The raids made headlines just days before Germans voted, causing some to ask if Olaf Scholz was being intentionally smeared
A district court in Osnabrück in Lower Saxony on Thursday officially invalidated search warrants previously granted to public prosecutors last September.
At the time, prosecutors had insisted that Christine Lambrecht — then justice minister, now defense minister — and her Social Democratic colleague Olaf Scholz — then finance minister, now chancellor — were involved in quashing investigations into money laundering by a special unit of Germany's customs agency.
Osnabrück prosecutors claimed that the Finance Intelligence Unit (FIU) at customs — which falls under the aegis of the Federal Finance Ministry — and employees at the Justice and Finance Ministries were intentionally obstructing justice. When the Justice Ministry refused to hand over communications with the Finance Ministry to prosecutors, these sought search warrants.

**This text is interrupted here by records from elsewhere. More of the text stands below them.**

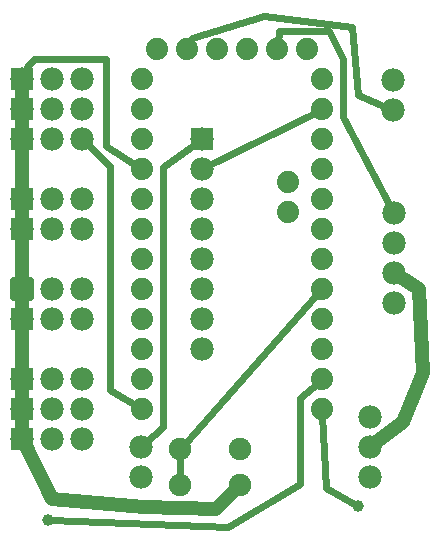
<source format=gbl>
G04 MADE WITH FRITZING*
G04 WWW.FRITZING.ORG*
G04 DOUBLE SIDED*
G04 HOLES PLATED*
G04 CONTOUR ON CENTER OF CONTOUR VECTOR*
%ASAXBY*%
%FSLAX23Y23*%
%MOIN*%
%OFA0B0*%
%SFA1.0B1.0*%
%ADD10C,0.074000*%
%ADD11C,0.078000*%
%ADD12C,0.075000*%
%ADD13C,0.039370*%
%ADD14R,0.078000X0.078000*%
%ADD15C,0.048000*%
%ADD16C,0.024000*%
%ADD17C,0.020000*%
%LNCOPPER0*%
G90*
G70*
G54D10*
X1081Y1696D03*
X981Y1696D03*
X881Y1696D03*
X781Y1696D03*
X681Y1696D03*
X581Y1696D03*
X1131Y1596D03*
X1131Y1496D03*
X1131Y1396D03*
X1131Y1296D03*
X1131Y1196D03*
X1016Y1251D03*
X1016Y1151D03*
X1131Y1096D03*
X1131Y996D03*
X1131Y896D03*
X1131Y796D03*
X1131Y696D03*
X1131Y596D03*
X1131Y496D03*
X531Y496D03*
X531Y596D03*
X531Y696D03*
X531Y796D03*
X531Y896D03*
X531Y996D03*
X531Y1096D03*
X531Y1196D03*
X531Y1296D03*
X531Y1396D03*
X531Y1496D03*
X531Y1596D03*
G54D11*
X131Y396D03*
X231Y396D03*
X331Y396D03*
X131Y496D03*
X231Y496D03*
X331Y496D03*
X131Y796D03*
X231Y796D03*
X331Y796D03*
X131Y896D03*
X231Y896D03*
X331Y896D03*
X131Y1096D03*
X231Y1096D03*
X331Y1096D03*
X131Y1496D03*
X231Y1496D03*
X331Y1496D03*
X131Y1396D03*
X231Y1396D03*
X331Y1396D03*
X131Y1596D03*
X231Y1596D03*
X331Y1596D03*
X131Y596D03*
X231Y596D03*
X331Y596D03*
X131Y1196D03*
X231Y1196D03*
X331Y1196D03*
G54D12*
X857Y361D03*
X657Y361D03*
X857Y243D03*
X657Y243D03*
G54D11*
X1371Y849D03*
X1371Y949D03*
X1371Y1049D03*
X1371Y1149D03*
X1291Y470D03*
X1291Y370D03*
X1291Y270D03*
X1368Y1592D03*
X1368Y1492D03*
X527Y368D03*
X527Y268D03*
X731Y1396D03*
X731Y1296D03*
X731Y1196D03*
X731Y1096D03*
X731Y996D03*
X731Y896D03*
X731Y796D03*
X731Y696D03*
G54D13*
X218Y125D03*
X1250Y173D03*
G54D14*
X131Y396D03*
X131Y496D03*
X131Y796D03*
X131Y1096D03*
X131Y1496D03*
X131Y1396D03*
X131Y1596D03*
X131Y596D03*
X131Y1196D03*
X731Y1396D03*
G54D15*
X537Y168D02*
X778Y163D01*
D02*
X778Y163D02*
X845Y230D01*
D02*
X232Y196D02*
X537Y168D01*
D02*
X139Y379D02*
X232Y196D01*
G54D16*
D02*
X657Y343D02*
X657Y260D01*
D02*
X668Y374D02*
X1118Y881D01*
G54D15*
D02*
X131Y477D02*
X131Y415D01*
D02*
X131Y577D02*
X131Y415D01*
D02*
X131Y615D02*
X131Y777D01*
D02*
X131Y877D02*
X131Y815D01*
D02*
X131Y1077D02*
X131Y915D01*
D02*
X131Y1177D02*
X131Y1115D01*
D02*
X131Y1377D02*
X131Y1215D01*
D02*
X131Y1415D02*
X131Y1477D01*
D02*
X131Y1577D02*
X131Y1515D01*
G54D16*
D02*
X345Y1383D02*
X423Y1307D01*
D02*
X423Y1307D02*
X423Y559D01*
D02*
X423Y559D02*
X514Y507D01*
D02*
X1113Y1487D02*
X748Y1305D01*
G54D15*
D02*
X1466Y617D02*
X1455Y897D01*
D02*
X1455Y897D02*
X1387Y939D01*
D02*
X1399Y452D02*
X1466Y617D01*
D02*
X1306Y381D02*
X1399Y452D01*
G54D16*
D02*
X983Y1716D02*
X986Y1757D01*
D02*
X986Y1757D02*
X1154Y1757D01*
D02*
X1154Y1757D02*
X1202Y1661D01*
D02*
X1202Y1661D02*
X1202Y1469D01*
D02*
X1202Y1469D02*
X1362Y1166D01*
D02*
X541Y381D02*
X602Y437D01*
D02*
X602Y437D02*
X602Y1301D01*
D02*
X602Y1301D02*
X716Y1385D01*
D02*
X1116Y583D02*
X1058Y533D01*
D02*
X1058Y533D02*
X1058Y245D01*
D02*
X1058Y245D02*
X818Y101D01*
D02*
X818Y101D02*
X226Y125D01*
D02*
X1132Y476D02*
X1143Y234D01*
D02*
X1143Y234D02*
X1243Y177D01*
D02*
X1350Y1500D02*
X1250Y1541D01*
D02*
X1250Y1541D02*
X1231Y1770D01*
D02*
X1231Y1770D02*
X938Y1805D01*
D02*
X938Y1805D02*
X698Y1733D01*
D02*
X698Y1733D02*
X689Y1714D01*
D02*
X138Y1614D02*
X146Y1637D01*
D02*
X146Y1637D02*
X170Y1661D01*
D02*
X170Y1661D02*
X410Y1661D01*
D02*
X410Y1661D02*
X410Y1373D01*
D02*
X410Y1373D02*
X514Y1307D01*
G54D17*
X102Y925D02*
X160Y925D01*
X160Y867D01*
X102Y867D01*
X102Y925D01*
D02*
G04 End of Copper0*
M02*
</source>
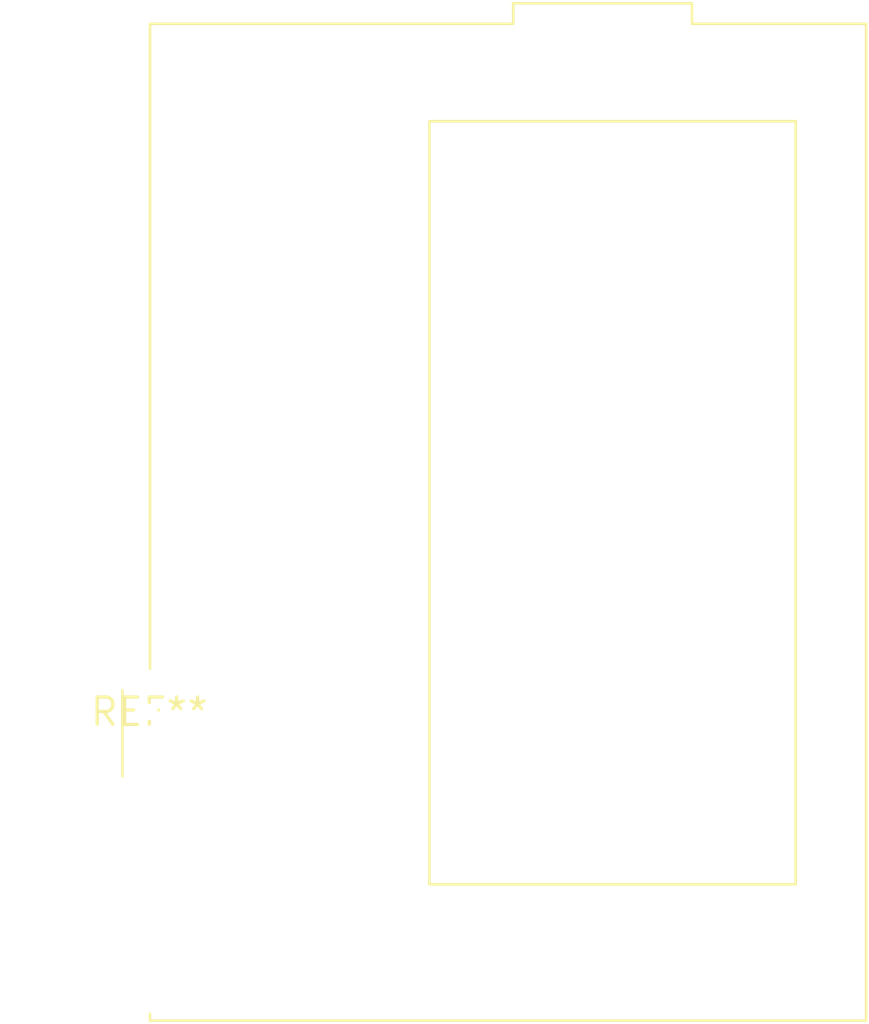
<source format=kicad_pcb>
(kicad_pcb (version 20240108) (generator pcbnew)

  (general
    (thickness 1.6)
  )

  (paper "A4")
  (layers
    (0 "F.Cu" signal)
    (31 "B.Cu" signal)
    (32 "B.Adhes" user "B.Adhesive")
    (33 "F.Adhes" user "F.Adhesive")
    (34 "B.Paste" user)
    (35 "F.Paste" user)
    (36 "B.SilkS" user "B.Silkscreen")
    (37 "F.SilkS" user "F.Silkscreen")
    (38 "B.Mask" user)
    (39 "F.Mask" user)
    (40 "Dwgs.User" user "User.Drawings")
    (41 "Cmts.User" user "User.Comments")
    (42 "Eco1.User" user "User.Eco1")
    (43 "Eco2.User" user "User.Eco2")
    (44 "Edge.Cuts" user)
    (45 "Margin" user)
    (46 "B.CrtYd" user "B.Courtyard")
    (47 "F.CrtYd" user "F.Courtyard")
    (48 "B.Fab" user)
    (49 "F.Fab" user)
    (50 "User.1" user)
    (51 "User.2" user)
    (52 "User.3" user)
    (53 "User.4" user)
    (54 "User.5" user)
    (55 "User.6" user)
    (56 "User.7" user)
    (57 "User.8" user)
    (58 "User.9" user)
  )

  (setup
    (pad_to_mask_clearance 0)
    (pcbplotparams
      (layerselection 0x00010fc_ffffffff)
      (plot_on_all_layers_selection 0x0000000_00000000)
      (disableapertmacros false)
      (usegerberextensions false)
      (usegerberattributes false)
      (usegerberadvancedattributes false)
      (creategerberjobfile false)
      (dashed_line_dash_ratio 12.000000)
      (dashed_line_gap_ratio 3.000000)
      (svgprecision 4)
      (plotframeref false)
      (viasonmask false)
      (mode 1)
      (useauxorigin false)
      (hpglpennumber 1)
      (hpglpenspeed 20)
      (hpglpendiameter 15.000000)
      (dxfpolygonmode false)
      (dxfimperialunits false)
      (dxfusepcbnewfont false)
      (psnegative false)
      (psa4output false)
      (plotreference false)
      (plotvalue false)
      (plotinvisibletext false)
      (sketchpadsonfab false)
      (subtractmaskfromsilk false)
      (outputformat 1)
      (mirror false)
      (drillshape 1)
      (scaleselection 1)
      (outputdirectory "")
    )
  )

  (net 0 "")

  (footprint "EA_T123X-I2C" (layer "F.Cu") (at 0 0))

)

</source>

On Thursday, the district court said that the warrants should not have been granted and that the raids should not have been carried out.
The court called the searches "inappropriate" and "unnecessary," saying there was no urgency to the issue nor was there reason to fear the destruction of evidence.
Prosecutors told the court they had feared "loss of evidence" may occur as a result of departmental turnover after the election.
Nevertheless, the court noted that a prior investigation had already secured documents prosecutors were seeking, and noted that there had been no "indication of misconduct" at the Justice Ministry.
Moreover, the court said prosecutors' actions were disproportionate to their suspicions and that by insisting on pressing ahead regardless, they had significantly "damaged the reputation of the Federal Republic of Germany and its institutions."
Lambrecht's successor at the Justice Ministry, Marco Buschmann, said he welcomed the court's "clear decision," adding, "One can trust the Justice Ministry and the men and women who work there — that is the most important message."
The raids made headlines at the time, putting front-running chancellor candidate Scholz under intense pressure. Scholz, who cruised to election victory, even appeared before investigators days before the vote.
"I used the opportunity to once again explain that the last three years have probably been the best years for beefing up our capabilities in regards to fighting money laundering and terrorist financing," Scholz told reporters after testifying in the Bundestag, the German parliament.